The “raw numbers” give consumers the number of grams or milligrams of things like fat, calories, carbohydrates and other items, Richart explained. And often next to that raw number is a percentage that shows what portion of the recommended daily intake is for someone consuming a 2,000-calorie-a-day diet.

But she stressed if you aren’t following that particular diet then that number essentially is pointless.

“When you look at a label, focus on what is most important to you,” Richart said. “We teach our patients to look at that thing first. If you have a heart condition it may be the sodium. If you have diabetes you look at something different.”

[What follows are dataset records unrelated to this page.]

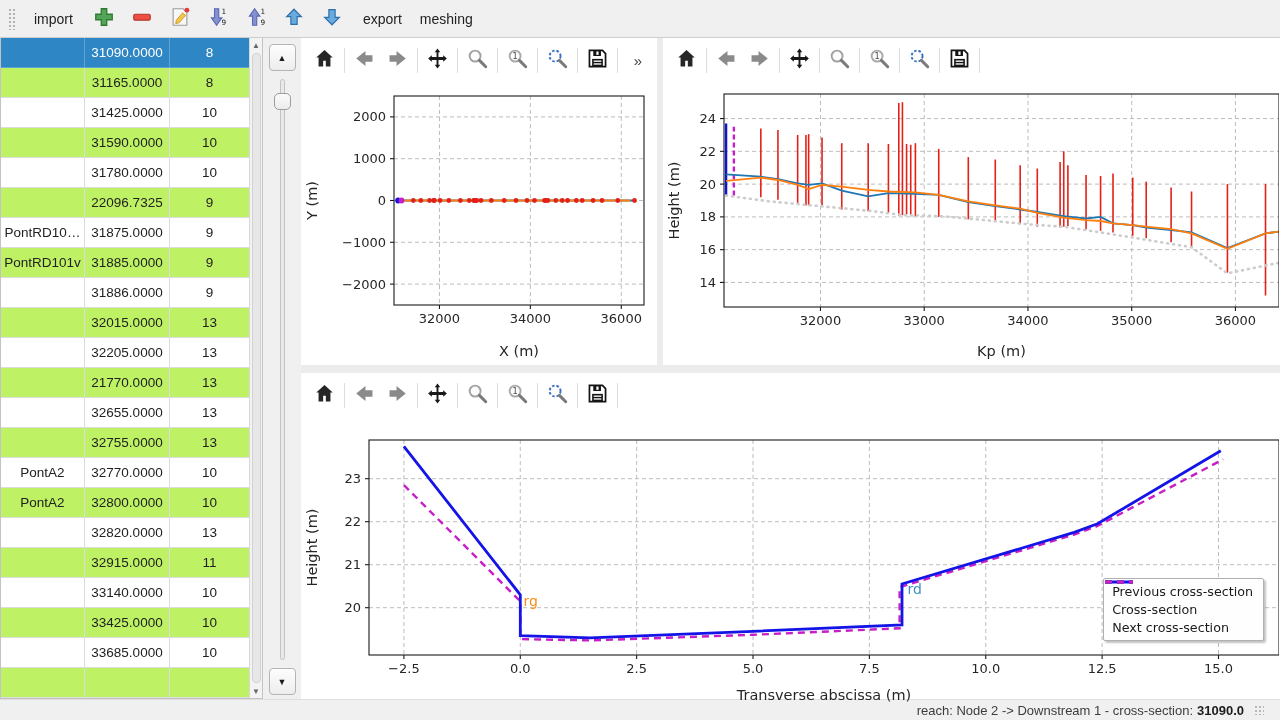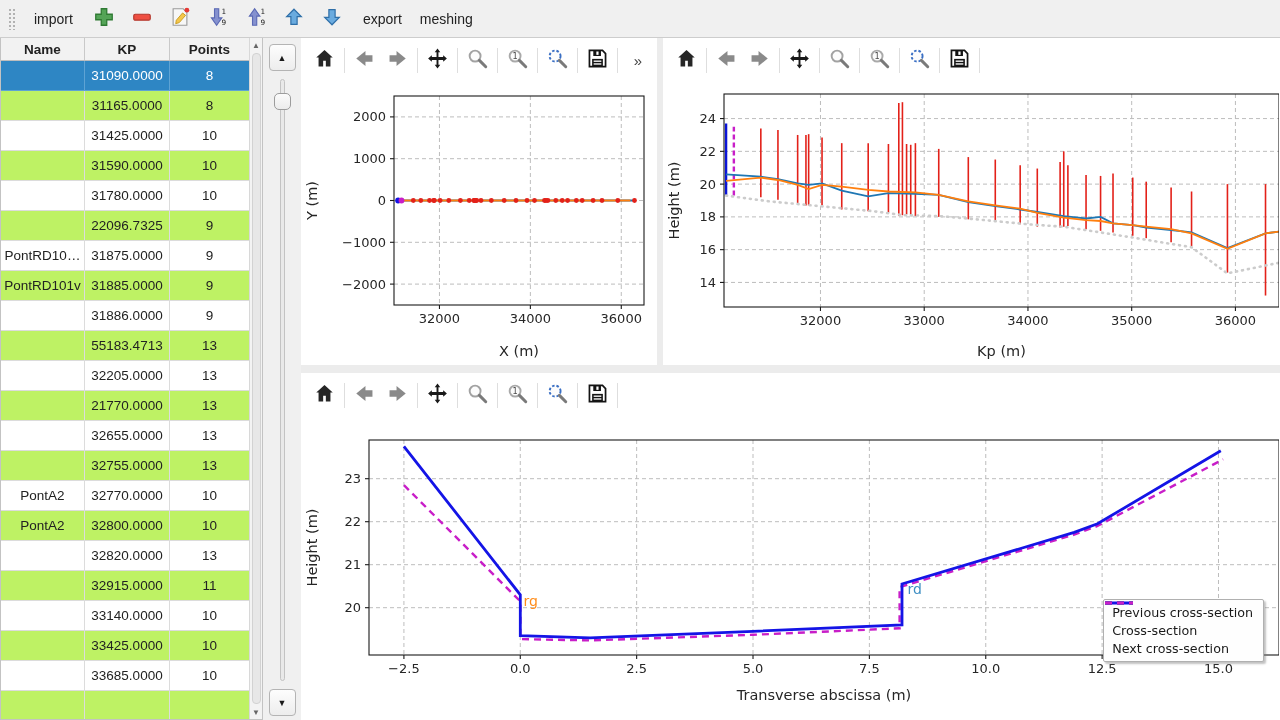--- a/index.html
+++ b/index.html
@@ -156,11 +156,6 @@
 
     <div class="left-panel">
       <div class="table">
-        <div class="thead">
-          <div class="th col-name">Name</div>
-          <div class="th col-kp">KP</div>
-          <div class="th col-pts">Points</div>
-        </div>
         <div class="tbody" id="table-body">
             <div class="tr selected">
               <div class="td col-name"></div>

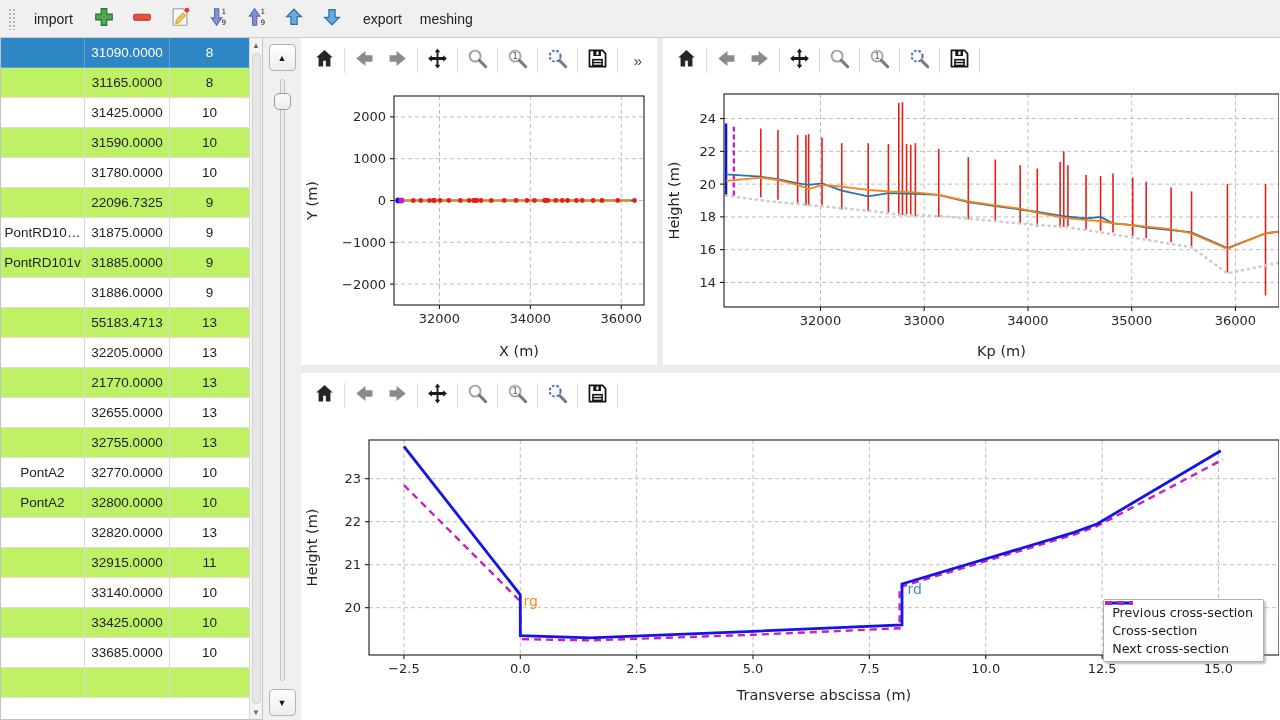--- a/index.html
+++ b/index.html
@@ -204,7 +204,7 @@
             </div>
             <div class="tr alt">
               <div class="td col-name"></div>
-              <div class="td col-kp">55183.4713</div>
+              <div class="td col-kp">32015.0000</div>
               <div class="td col-pts">13</div>
             </div>
             <div class="tr">

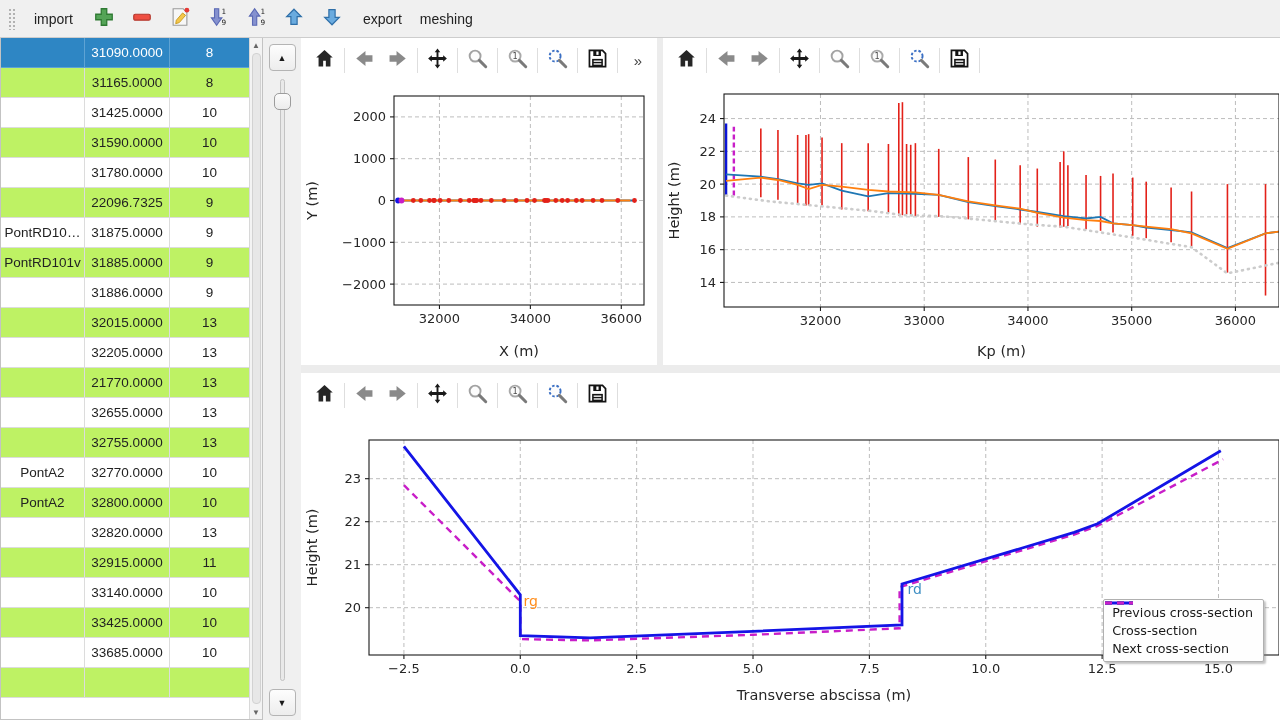--- a/index.html
+++ b/index.html
@@ -689,6 +689,11 @@
     </div>
   </div>
 
+  <div class="statusbar">
+    <span>reach: Node 2 -&gt; Downstream 1 - cross-section:</span>
+    <b>31090.0</b>
+    <div class="resize-grip"></div>
+  </div>
 </div>
 
 </body></html>

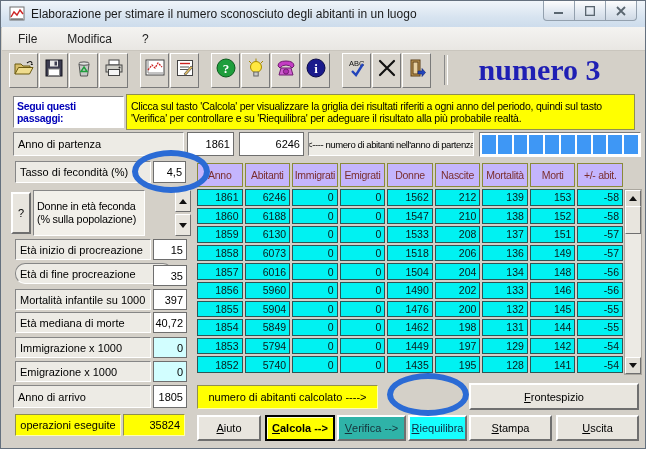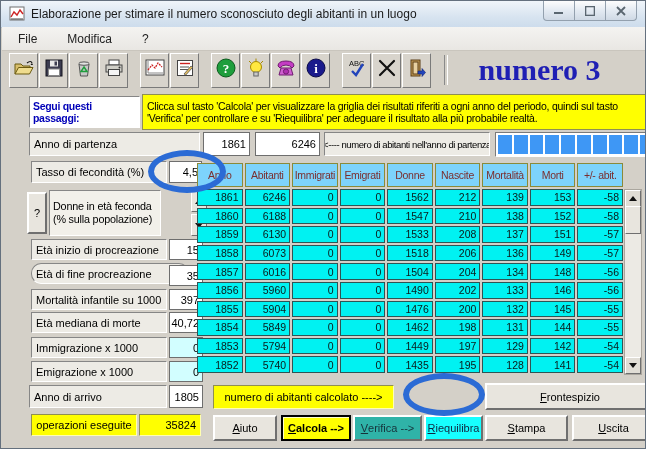--- a/index.html
+++ b/index.html
@@ -39,7 +39,7 @@
 
   
   .client { position:absolute; left:0; top:88px; width:646px; height:361px; background:#D4D0C8; }
-  .abs { position:absolute; box-sizing:border-box;margin-left:16px; }
+  .abs { position:absolute; box-sizing:border-box; }
 
   .sunkenlbl { background:#EDEBE5; border:1px solid; border-color:#868686 #FFFFFF #FFFFFF #868686;
     font-size:11px; color:#000; display:flex; align-items:center; padding-left:4px; }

Martin said that labels have changed over the years and what is included on them is mandated by the Food and Drug Administration.

“Know what you are looking for before you look at the label,” she said. “It can be confusing if you don’t understand what you are targeting. People can make things more difficult than they actually are. Look at the grams and milligrams over the percentages.”

Ingredients on labels are listed in the order of what the item contains, ranging from the most to the least, Richart said.

Organic foods are regulated by the USDA. Items labeled as organic must demonstrate that producers are protecting natural resources, conserving biodiversity and using only approved substances, according to the USDA.

Details for this story were provided by The Herald Bulletin.